(Object state change records)
##########

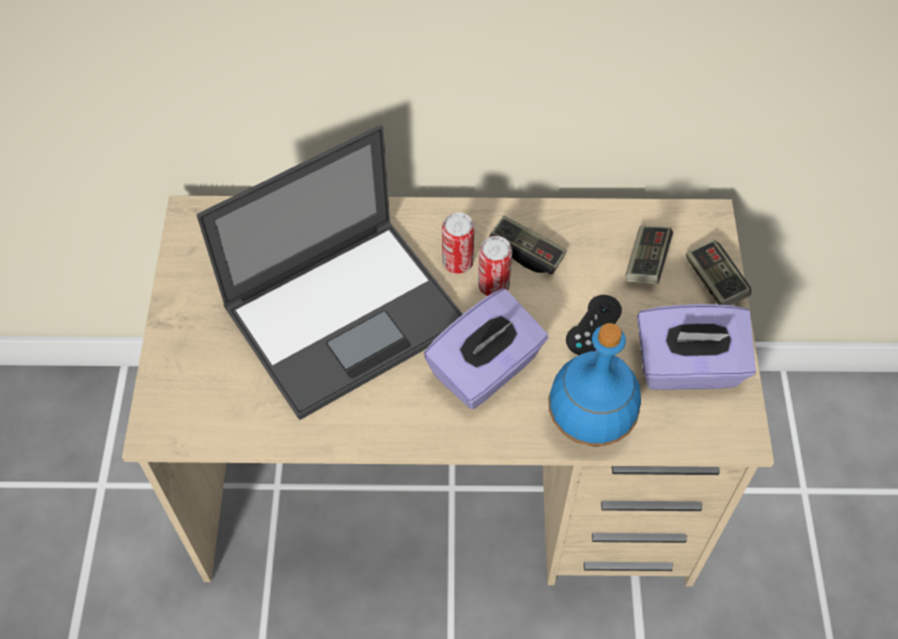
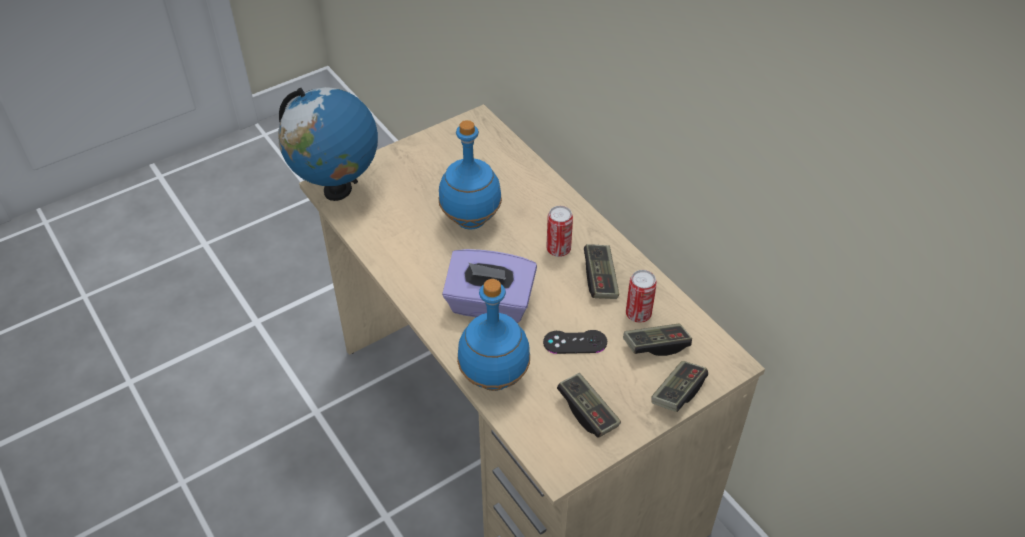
camera: 55 degrees right, 10 degrees down
laptop [197,125,462,420] -> blue bottle [439,120,502,230]
can [478,236,512,296] -> can moved to [626,270,657,323]
purple tissue box [637,304,756,390] -> game controller [557,373,621,438]
none -> globe [278,87,378,201]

##########

Brief: Output each record verbatim, but skip anything that is a picture.

Task result:
camera: 55 degrees right, 10 degrees down
laptop [197,125,462,420] -> blue bottle [439,120,502,230]
can [478,236,512,296] -> can moved to [626,270,657,323]
purple tissue box [637,304,756,390] -> game controller [557,373,621,438]
none -> globe [278,87,378,201]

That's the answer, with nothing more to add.